I went to the lawyer’s office, and I cleaned, but I was absorbed in my thoughts the whole time and hardly remember doing it afterward. I was recalled to my self when I nodded to his secretary on my way out the door. Now I had to drive two miles out of town to Mrs. Rossiter’s. I had forgotten my earplugs, damn it.

Today was Durwood’s biweekly bath. Durwood is Mrs. Rossiter’s old cocker spaniel, and Mrs. Rossiter likes him to smell good, which is not a normal state for Durwood. When Mrs. Rossiter had fallen out with the local pet groomer, she’d been in a quandary, since Durwood doesn’t travel by car well enough to handle a drive to Montrose. She’d been explaining her problem at her church-circle meeting, and God bless Mrs. Hofstettler, she’d chimed in to say she was sure Lily Bard could bathe that little dog.

Durwood isn’t a bad dog, but bathing him is a hard job, and drying him is worse, to say nothing of cleaning the bathroom afterward. As I went to Mrs. Rossiter’s front door, my rubber apron under my arm, I thought for the twentieth time that the worst thing of all was Mrs. Rossiter, who always regards Durwood’s bath as a monologue opportunity, with me cast as the listener. I’d done everything in my not-inconsiderable power to quell the woman. It hadn’t worked. And I didn’t have my earplugs.

Mrs.
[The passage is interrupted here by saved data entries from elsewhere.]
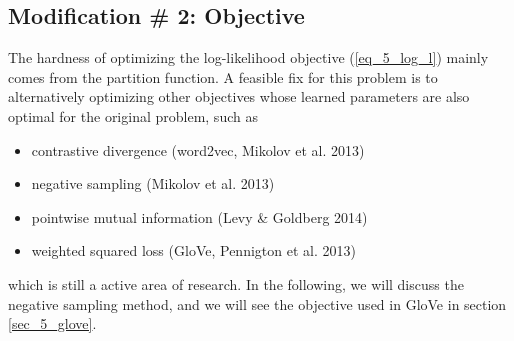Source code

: \documentclass[../main.tex]{subfiles}
\begin{document}
\subsection{Modification \# 2: Objective}
The hardness of optimizing the log-likelihood objective (\ref{eq_5_log_l}) mainly comes from the partition function. A feasible fix for this problem is to alternatively optimizing other objectives whose learned parameters are also optimal for the original problem, such as
\begin{itemize}
	\item contrastive divergence (word2vec, Mikolov et al. 2013)
	\item negative sampling (Mikolov et al. 2013)
	\item pointwise mutual information (Levy \& Goldberg 2014)
	\item weighted squared loss (GloVe, Pennigton et al. 2013)
\end{itemize}
which is still a active area of research. In the following, we will discuss the negative sampling method, and we will see the objective used in GloVe in section \ref{sec_5_glove}.
\end{document}
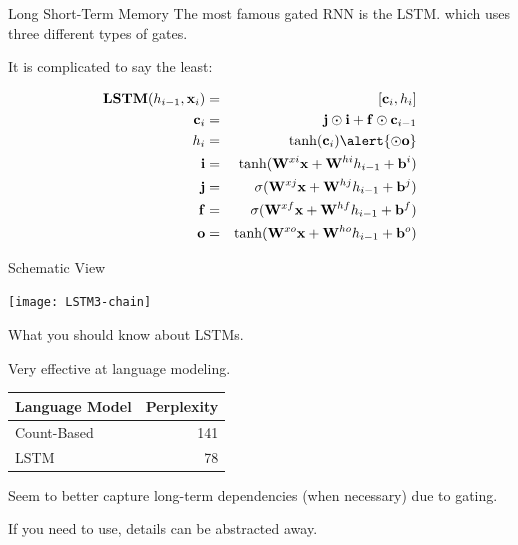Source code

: \documentclass{beamer}
\let\tempone\itemize
\let\temptwo\enditemize
\renewenvironment{itemize}{\tempone\addtolength{\itemsep}{0.5\baselineskip}}{\temptwo}
\newcommand{\air}{\vspace{0.25cm}}
\newcommand{\boldx}{\mathbf{x}}
\newcommand{\boldb}{\mathbf{b}}
\newcommand{\boldW}{\mathbf{W}}
\begin{document}
\begin{frame}{Long Short-Term Memory}
  The most famous gated RNN is the LSTM. which uses three different 
  types of gates.
\air

  It is complicated to say the least: 

    \begin{eqnarray*}
      \textbf{LSTM}(h_{i-1}, \boldx_i) &=& [\mathbf{c}_i, h_i]  \\
      \mathbf{c}_i &=& \mathbf{j} \odot \mathbf{i}  + \mathbf{ f} \odot \mathbf{ c}_{i-1}    \\
      h_i &=& \tanh(\mathbf{c}_i) \alert{\odot \mathbf{o}}\\ 
      \mathbf{i} &=& \tanh(\boldW^{xi}\boldx  + \boldW^{hi} h_{i-1} + \boldb^i) \\
      \mathbf{j} &=& \sigma(\boldW^{xj} \boldx  + \boldW^{hj} h_{i-1} + \boldb^j) \\
      \mathbf{f} &=& \sigma(\boldW^{xf}\boldx  + \boldW^{hf}h_{i-1} + \boldb^f) \\
      \mathbf{o} &=& \tanh(\boldW^{xo} \boldx  + \boldW^{ho} h_{i-1} + \boldb^o) \\
    \end{eqnarray*}

\end{frame}


\begin{frame}{Schematic View}
  \begin{center}
    \texttt{[image: LSTM3-chain]}
  \end{center}
\end{frame}


\begin{frame}{What you should know about LSTMs.}

  \begin{itemize}
  \item  Very effective at language modeling.
    \begin{center}
      \begin{tabular}{lr}
        \toprule
        Language Model & Perplexity \\
        \midrule
        Count-Based &  141 \\    
        LSTM &  78 \\
        \bottomrule
      \end{tabular}
    \end{center}
    \air
    
  \item Seem to better capture long-term dependencies (when necessary) due to gating. 
    \air
  \item If you need to use, details can be abstracted away.
    \begin{center}
    \end{center}
  \end{itemize}
\end{frame}
\end{document}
Rossiter was off and running (at the mouth) the minute she came to the door. She told me I’d been beaten up by that drunk Norvel Whitbread, that the SCC people were saying it was because I’d made Norvel angry at church, though why that would make it okay for Norvel to hide in my yard and jump out at me, she couldn’t figure.

When I’d filled Mrs. Rossiter’s guest bathtub and set the shampoo handily within reach and pulled on my gloves, she told me that I lived next to Pardon Albee, who’d been murdered a week ago, and she’d heard I was seeing that strong young man who ran the health club, and did I know that he was still married to that cute little gal who worked at the SCC Day Care? Did I know that someone had left a rat on that gal’s table, and written a dirty word in spray paint on her door?